March 1st is the seventh anniversary of the day the International Landmine Treaty took effect. The treaty was signed in Ottawa, Canada in 1997 and went into force on March first, 1999, after ratification by 40 countries. The United States has not yet joined the treaty.
Sylvie Brigot is the executive director of the Nobel Prize-winning International Campaign to Ban Landmines (ICBL). From Ottawa, she spoke to English to Africa reporter Joe De Capua about the effect of the treaty:
“I think it has been very successful. We started this more than 10 years ago, in 1992, calling for a total ban on landmines. We today have a convention banning this weapon. One hundred forty-nine states are parties to this convention.”

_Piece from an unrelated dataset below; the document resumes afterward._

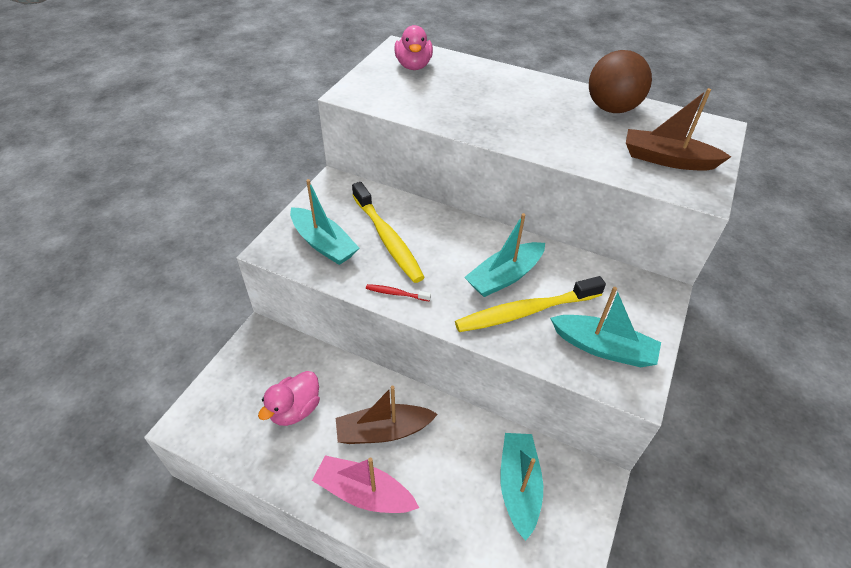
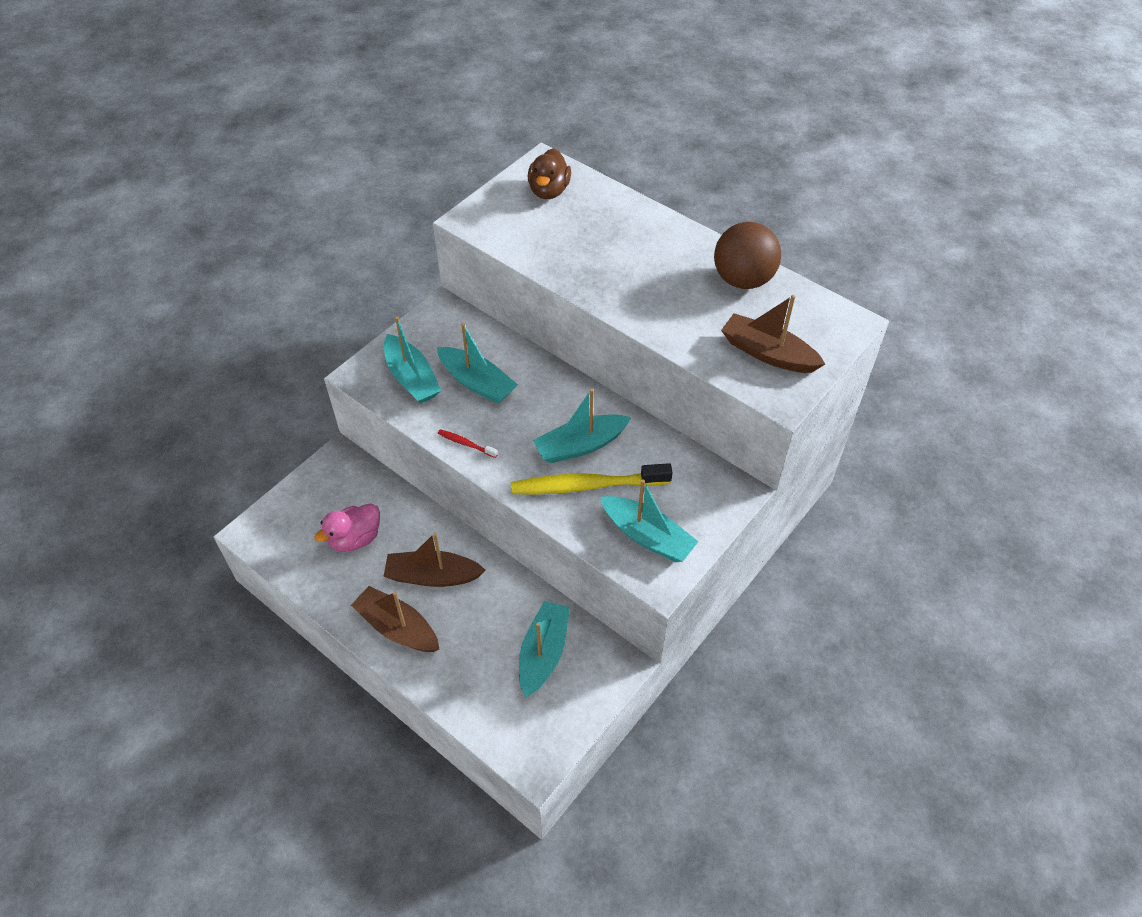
camera: 15 degrees right, 5 degrees up
pink boat [312,455,419,513] -> brown boat [351,586,439,652]
yellow toothbrush [352,182,425,283] -> turquoise boat [437,323,518,404]
pink duck [394,25,433,70] -> brown duck [528,148,571,199]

The treaty bans the use, stockpiling, production and transfer of anti-personnel landmines. It also calls on states to destroy mines already in the ground and care for those who’ve been maimed by the weapons.
The ICBL has “condemned the governments of Burma, Nepal and Russia for continuing to use anti-personnel mines.” It’s also expressing concern about possible US production of a new anti-personnel system called Spider, which could be used in a way similar to landmines. Brigot says, however, the ICBL has learned the US Congress has currently delayed action on the weapons system until it has more information.
China, Cuba, India, Iran, North Korea, Pakistan, Singapore and Vietnam continue to produce landmines. “These are the ones still producing the weapons,” says Brigot, “but at the same time some of them have already adopted national implementation measures to stop the export of anti-personnel mines.”